• [TASK PROMPT]
Would you reproduce the data below exactly, please, leaving out its images?

Saved entries
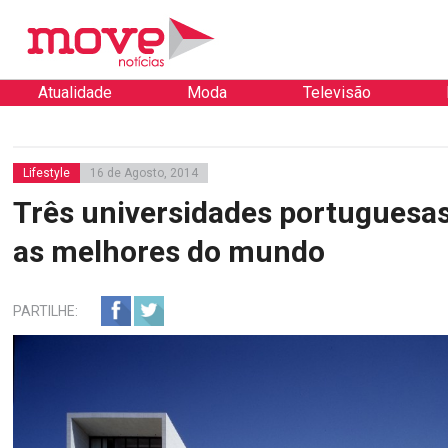
Atualidade
Moda
Televisão
Lifestyle
16 de Agosto, 2014
Três universidades portuguesas
as melhores do mundo
PARTILHE:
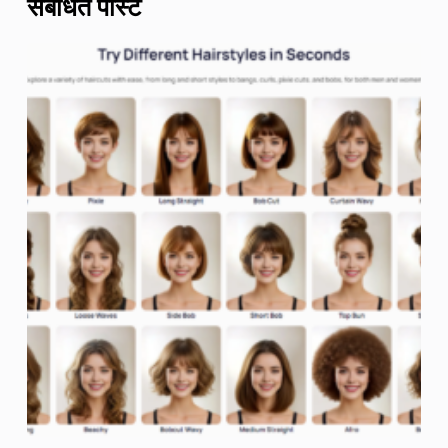
संबंधित पोस्ट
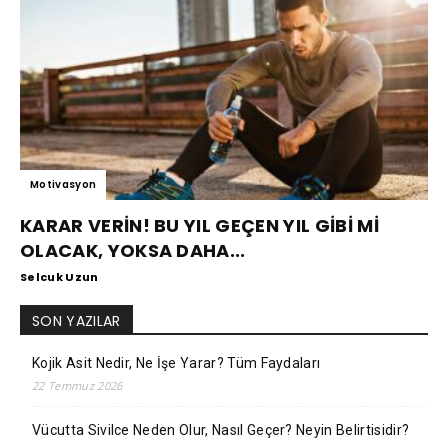
Motivasyon
KARAR VERİN! BU YIL GEÇEN YIL GİBİ Mİ
OLACAK, YOKSA DAHA...
Selcuk Uzun
SON YAZILAR
Kojik Asit Nedir, Ne İşe Yarar? Tüm Faydaları
22 Temmuz 2026
Vücutta Sivilce Neden Olur, Nasıl Geçer? Neyin Belirtisidir?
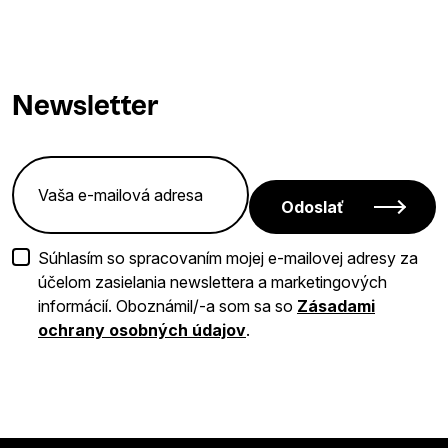
Newsletter
Odoslať
Súhlasím so spracovaním mojej e-mailovej adresy za
účelom zasielania newslettera a marketingových
informácií. Oboznámil/-a som sa so
Zásadami
ochrany osobných údajov
.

• [EXERCISE OUTPUT]
Atualidade
Moda
Televisão
Lifestyle
16 de Agosto, 2014
Três universidades portuguesas
as melhores do mundo
PARTILHE:
संबंधित पोस्ट
Motivasyon
KARAR VERİN! BU YIL GEÇEN YIL GİBİ Mİ
OLACAK, YOKSA DAHA...
Selcuk Uzun
SON YAZILAR
Kojik Asit Nedir, Ne İşe Yarar? Tüm Faydaları
22 Temmuz 2026
Vücutta Sivilce Neden Olur, Nasıl Geçer? Neyin Belirtisidir?
Newsletter
Odoslať
Súhlasím so spracovaním mojej e-mailovej adresy za
účelom zasielania newslettera a marketingových
informácií. Oboznámil/-a som sa so
Zásadami
ochrany osobných údajov
.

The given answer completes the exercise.